Alberta and British Columbia are at each other’s throats over a pipeline. The Supreme Court of Canada has confirmed that our Constituti­on doesn’t even allow something so banal as buying a few cases of beer in the province next door.

And now comes the unlikelies­t spat of all — a testy tug-of-war over a couple of paintings by long-dead Frenchmen that somehow morphed into a battle between a high-profile federal institutio­n and the Quebec government.

To review: the National Gallery of Canada planned to sell a work by the French modern master Marc Chagall, The Eiffel Tower, and use the proceeds to buy a work by an older French master, Jacques-Louis David, called Saint Jerome Hears the Trumpet of the Last Judgment, which has been owned for many years by a church in Quebec City.

The National Gallery’s director, Marc Mayer, wanted to make sure the David painting stayed in Canada, a reasonable goal in itself. But the deal has been bungled so badly that it turned into an utterly pointless face-off between Quebec and Ottawa.

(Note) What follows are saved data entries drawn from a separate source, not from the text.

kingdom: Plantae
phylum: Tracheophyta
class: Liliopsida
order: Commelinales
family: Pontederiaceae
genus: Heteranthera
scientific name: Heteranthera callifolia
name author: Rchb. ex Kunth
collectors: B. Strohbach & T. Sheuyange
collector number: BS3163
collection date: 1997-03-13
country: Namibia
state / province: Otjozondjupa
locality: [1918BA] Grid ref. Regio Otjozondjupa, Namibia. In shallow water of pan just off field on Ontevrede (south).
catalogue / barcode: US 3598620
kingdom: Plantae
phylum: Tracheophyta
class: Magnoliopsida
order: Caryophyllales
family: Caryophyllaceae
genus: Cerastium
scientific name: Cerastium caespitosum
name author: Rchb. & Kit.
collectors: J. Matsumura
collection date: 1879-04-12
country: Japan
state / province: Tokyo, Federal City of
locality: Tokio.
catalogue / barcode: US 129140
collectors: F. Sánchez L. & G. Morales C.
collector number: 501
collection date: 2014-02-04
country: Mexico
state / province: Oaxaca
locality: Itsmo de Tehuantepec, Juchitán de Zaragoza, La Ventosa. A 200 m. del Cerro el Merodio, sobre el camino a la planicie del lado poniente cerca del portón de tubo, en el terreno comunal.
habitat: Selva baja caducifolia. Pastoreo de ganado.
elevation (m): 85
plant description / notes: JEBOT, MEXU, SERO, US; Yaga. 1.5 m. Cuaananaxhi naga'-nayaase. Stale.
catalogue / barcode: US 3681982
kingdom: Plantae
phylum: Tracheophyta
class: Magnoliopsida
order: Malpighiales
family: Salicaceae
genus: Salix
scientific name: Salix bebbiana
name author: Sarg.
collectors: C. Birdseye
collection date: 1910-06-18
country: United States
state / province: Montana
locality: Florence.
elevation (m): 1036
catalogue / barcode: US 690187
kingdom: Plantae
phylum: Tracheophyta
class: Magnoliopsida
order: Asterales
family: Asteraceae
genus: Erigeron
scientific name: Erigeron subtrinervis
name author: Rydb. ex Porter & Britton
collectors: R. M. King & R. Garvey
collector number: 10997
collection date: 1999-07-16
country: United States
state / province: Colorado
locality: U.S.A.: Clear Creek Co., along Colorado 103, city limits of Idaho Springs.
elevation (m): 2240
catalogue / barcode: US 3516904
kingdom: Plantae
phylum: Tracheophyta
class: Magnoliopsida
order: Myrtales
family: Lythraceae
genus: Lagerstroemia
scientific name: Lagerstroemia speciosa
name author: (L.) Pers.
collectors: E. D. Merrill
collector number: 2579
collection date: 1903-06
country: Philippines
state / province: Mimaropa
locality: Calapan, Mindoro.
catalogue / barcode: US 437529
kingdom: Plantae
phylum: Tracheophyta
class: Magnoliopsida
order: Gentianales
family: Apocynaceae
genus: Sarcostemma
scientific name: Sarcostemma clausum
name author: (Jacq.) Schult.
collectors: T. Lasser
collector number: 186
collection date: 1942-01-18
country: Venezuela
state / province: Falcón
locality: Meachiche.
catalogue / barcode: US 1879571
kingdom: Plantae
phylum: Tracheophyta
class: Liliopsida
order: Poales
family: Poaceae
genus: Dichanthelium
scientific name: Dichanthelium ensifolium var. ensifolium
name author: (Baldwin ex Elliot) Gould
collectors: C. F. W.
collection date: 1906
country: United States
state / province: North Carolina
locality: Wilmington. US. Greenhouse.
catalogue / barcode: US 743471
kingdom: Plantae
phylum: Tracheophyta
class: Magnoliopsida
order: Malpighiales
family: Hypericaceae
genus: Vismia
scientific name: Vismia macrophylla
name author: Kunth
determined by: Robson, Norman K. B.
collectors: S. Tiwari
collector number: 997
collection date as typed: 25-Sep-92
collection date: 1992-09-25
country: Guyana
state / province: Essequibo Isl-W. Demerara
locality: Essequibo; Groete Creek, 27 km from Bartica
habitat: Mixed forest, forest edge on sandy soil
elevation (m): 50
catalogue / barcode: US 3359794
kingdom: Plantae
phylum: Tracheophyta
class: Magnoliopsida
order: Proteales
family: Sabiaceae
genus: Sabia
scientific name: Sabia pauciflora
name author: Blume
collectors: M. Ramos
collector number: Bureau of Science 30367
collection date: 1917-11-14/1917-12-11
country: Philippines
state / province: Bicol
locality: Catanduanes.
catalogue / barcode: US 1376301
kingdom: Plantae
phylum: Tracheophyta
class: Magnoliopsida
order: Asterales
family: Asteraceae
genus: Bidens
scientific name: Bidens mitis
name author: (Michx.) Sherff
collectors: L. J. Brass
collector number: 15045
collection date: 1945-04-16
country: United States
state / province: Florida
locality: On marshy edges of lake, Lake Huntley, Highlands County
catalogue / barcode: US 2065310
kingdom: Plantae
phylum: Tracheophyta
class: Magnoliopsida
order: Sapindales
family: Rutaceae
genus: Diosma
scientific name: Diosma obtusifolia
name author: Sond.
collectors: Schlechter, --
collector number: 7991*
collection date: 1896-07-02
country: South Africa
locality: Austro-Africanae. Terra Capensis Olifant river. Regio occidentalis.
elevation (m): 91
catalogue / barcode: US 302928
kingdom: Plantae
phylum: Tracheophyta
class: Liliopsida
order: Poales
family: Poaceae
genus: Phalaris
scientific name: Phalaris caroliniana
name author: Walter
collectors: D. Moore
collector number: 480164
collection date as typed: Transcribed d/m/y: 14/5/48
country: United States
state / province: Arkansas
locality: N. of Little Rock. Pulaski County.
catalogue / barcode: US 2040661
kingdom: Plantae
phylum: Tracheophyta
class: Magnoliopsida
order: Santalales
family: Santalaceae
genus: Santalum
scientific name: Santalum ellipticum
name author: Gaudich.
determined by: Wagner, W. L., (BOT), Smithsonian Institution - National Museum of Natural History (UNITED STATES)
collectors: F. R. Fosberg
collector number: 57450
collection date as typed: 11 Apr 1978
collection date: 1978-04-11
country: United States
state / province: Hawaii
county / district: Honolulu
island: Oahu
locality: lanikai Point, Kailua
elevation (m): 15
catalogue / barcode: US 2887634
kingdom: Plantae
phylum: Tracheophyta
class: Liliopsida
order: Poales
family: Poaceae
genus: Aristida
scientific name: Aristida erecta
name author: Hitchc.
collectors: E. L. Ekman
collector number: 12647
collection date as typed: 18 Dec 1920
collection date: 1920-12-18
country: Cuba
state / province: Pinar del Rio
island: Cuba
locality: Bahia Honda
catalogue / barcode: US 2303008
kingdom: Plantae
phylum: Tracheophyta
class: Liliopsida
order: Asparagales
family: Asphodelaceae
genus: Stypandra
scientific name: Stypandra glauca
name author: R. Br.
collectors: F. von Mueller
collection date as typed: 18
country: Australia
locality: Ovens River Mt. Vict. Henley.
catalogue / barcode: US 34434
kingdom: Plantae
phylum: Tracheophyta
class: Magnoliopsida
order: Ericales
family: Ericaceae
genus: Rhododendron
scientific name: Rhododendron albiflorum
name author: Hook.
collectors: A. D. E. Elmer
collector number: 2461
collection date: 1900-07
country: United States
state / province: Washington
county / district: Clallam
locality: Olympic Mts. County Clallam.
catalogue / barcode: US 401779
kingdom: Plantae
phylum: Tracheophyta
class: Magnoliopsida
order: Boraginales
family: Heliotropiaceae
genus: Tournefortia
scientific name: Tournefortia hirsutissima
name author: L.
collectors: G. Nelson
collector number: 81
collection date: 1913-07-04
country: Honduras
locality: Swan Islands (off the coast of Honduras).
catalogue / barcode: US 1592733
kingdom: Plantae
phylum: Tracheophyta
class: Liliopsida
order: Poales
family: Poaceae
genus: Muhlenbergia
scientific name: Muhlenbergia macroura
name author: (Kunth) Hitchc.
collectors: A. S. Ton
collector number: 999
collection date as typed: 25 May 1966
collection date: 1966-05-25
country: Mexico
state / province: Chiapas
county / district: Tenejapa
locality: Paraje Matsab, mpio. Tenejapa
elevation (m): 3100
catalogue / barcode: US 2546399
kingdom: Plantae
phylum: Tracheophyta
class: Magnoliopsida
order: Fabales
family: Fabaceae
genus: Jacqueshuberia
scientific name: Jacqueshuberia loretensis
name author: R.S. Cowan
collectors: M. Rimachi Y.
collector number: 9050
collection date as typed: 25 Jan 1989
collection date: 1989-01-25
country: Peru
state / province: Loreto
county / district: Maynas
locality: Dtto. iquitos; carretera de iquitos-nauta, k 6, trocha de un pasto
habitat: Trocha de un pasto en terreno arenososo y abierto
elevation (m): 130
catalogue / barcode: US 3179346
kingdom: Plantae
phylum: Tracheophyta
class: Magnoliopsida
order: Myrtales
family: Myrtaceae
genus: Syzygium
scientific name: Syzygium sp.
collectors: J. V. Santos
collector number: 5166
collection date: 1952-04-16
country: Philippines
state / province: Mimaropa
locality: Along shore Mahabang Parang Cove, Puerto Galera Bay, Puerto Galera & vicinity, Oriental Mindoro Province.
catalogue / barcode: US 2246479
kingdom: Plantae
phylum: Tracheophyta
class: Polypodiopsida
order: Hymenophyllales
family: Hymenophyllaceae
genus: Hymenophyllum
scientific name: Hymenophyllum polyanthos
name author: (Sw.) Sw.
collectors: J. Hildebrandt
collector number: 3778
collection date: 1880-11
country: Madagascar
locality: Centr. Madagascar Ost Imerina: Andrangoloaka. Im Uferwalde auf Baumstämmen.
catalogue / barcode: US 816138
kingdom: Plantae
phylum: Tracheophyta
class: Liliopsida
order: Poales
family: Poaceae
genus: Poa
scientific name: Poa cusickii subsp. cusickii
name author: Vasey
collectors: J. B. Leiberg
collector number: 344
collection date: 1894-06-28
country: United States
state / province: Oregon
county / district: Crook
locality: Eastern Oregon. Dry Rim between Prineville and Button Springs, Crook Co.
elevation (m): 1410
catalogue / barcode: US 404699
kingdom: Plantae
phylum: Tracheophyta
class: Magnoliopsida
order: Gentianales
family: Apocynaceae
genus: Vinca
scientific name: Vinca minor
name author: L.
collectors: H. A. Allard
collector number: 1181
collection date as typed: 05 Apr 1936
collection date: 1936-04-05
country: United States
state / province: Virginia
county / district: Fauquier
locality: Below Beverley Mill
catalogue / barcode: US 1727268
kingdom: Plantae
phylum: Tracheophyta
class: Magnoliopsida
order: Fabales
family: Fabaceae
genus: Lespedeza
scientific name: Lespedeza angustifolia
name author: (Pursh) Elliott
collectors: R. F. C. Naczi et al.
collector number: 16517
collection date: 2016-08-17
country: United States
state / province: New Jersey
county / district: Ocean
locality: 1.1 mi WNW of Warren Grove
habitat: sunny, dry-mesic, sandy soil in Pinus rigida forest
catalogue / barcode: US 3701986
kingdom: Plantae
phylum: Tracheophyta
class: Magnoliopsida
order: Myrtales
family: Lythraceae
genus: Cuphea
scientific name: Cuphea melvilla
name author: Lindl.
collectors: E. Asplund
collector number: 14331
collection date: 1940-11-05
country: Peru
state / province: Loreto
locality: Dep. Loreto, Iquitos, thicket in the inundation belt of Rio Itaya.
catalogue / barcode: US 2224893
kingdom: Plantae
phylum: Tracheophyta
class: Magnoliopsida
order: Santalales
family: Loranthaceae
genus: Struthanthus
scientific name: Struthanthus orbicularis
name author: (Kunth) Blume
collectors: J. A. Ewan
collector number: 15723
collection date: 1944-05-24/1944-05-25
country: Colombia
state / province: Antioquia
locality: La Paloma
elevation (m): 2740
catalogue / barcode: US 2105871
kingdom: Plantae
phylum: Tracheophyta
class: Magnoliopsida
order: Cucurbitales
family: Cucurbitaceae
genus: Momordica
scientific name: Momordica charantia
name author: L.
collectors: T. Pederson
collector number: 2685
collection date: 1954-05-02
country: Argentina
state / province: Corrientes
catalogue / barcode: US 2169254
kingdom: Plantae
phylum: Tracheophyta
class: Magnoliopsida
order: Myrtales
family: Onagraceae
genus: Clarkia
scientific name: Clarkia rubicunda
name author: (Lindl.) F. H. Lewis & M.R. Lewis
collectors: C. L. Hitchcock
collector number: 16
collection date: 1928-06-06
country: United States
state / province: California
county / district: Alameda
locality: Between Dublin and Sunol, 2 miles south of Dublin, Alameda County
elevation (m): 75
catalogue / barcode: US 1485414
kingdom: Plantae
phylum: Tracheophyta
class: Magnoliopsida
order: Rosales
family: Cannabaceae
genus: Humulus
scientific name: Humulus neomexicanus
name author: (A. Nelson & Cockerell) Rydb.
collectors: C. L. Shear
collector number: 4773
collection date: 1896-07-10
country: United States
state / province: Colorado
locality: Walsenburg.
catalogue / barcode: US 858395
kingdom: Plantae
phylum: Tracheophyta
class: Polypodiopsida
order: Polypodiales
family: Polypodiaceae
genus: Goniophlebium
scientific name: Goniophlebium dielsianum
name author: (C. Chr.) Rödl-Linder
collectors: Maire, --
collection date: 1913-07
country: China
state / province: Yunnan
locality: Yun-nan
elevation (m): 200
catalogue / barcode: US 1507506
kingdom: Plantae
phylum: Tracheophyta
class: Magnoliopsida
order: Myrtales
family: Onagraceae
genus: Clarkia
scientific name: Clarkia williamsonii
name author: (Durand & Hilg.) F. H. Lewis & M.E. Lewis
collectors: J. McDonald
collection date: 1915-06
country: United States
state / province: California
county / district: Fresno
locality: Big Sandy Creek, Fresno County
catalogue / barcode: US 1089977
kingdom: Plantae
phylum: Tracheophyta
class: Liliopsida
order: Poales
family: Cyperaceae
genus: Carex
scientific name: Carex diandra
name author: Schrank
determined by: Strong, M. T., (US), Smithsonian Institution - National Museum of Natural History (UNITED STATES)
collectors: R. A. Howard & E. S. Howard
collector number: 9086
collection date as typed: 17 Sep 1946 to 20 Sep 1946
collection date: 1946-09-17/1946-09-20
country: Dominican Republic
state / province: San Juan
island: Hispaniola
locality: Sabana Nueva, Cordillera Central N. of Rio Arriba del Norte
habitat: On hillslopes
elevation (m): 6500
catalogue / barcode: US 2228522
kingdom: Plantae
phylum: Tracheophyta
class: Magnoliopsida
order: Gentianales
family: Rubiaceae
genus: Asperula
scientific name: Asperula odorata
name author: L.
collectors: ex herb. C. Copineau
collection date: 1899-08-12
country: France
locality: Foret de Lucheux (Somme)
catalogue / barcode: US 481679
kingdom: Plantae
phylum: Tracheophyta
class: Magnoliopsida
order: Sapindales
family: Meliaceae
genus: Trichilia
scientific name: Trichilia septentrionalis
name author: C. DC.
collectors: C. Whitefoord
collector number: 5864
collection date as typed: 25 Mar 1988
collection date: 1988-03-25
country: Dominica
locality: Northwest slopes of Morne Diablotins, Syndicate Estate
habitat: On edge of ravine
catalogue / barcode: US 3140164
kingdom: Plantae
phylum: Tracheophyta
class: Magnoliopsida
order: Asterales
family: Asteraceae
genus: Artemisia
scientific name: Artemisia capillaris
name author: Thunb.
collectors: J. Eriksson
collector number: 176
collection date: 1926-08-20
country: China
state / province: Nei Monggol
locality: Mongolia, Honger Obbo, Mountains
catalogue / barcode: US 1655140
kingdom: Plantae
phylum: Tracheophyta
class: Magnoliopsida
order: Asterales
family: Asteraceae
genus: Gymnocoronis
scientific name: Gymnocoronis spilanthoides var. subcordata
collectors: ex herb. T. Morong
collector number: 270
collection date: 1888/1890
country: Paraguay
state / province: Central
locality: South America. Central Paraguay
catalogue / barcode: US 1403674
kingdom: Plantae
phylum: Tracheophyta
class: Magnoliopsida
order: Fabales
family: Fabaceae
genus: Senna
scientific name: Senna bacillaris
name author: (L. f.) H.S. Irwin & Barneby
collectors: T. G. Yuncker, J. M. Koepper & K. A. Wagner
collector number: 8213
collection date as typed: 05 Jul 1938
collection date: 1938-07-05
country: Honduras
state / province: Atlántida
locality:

Two Quebec museums proposed a reasonable solution — sharing the David painting among them. Mayer arrogantly dismissed the idea and managed to offend Quebec’s art world, which got its back up over what it saw as a federal plot to sneak Saint Jerome across the Ottawa River. Now the province’s culture minister, Marie Montpetit, has declared the David work part of Quebec’s “cultural heritage,” meaning it can’t be taken out of Quebec.

Belatedly, the National Gallery has come around to the idea of sharing the painting. It may be too late for that, but it would still be the best solution. Regardless, this whole affair will go down as one of the most futile jurisdicti­onal squabbles in a country that has seen far too many.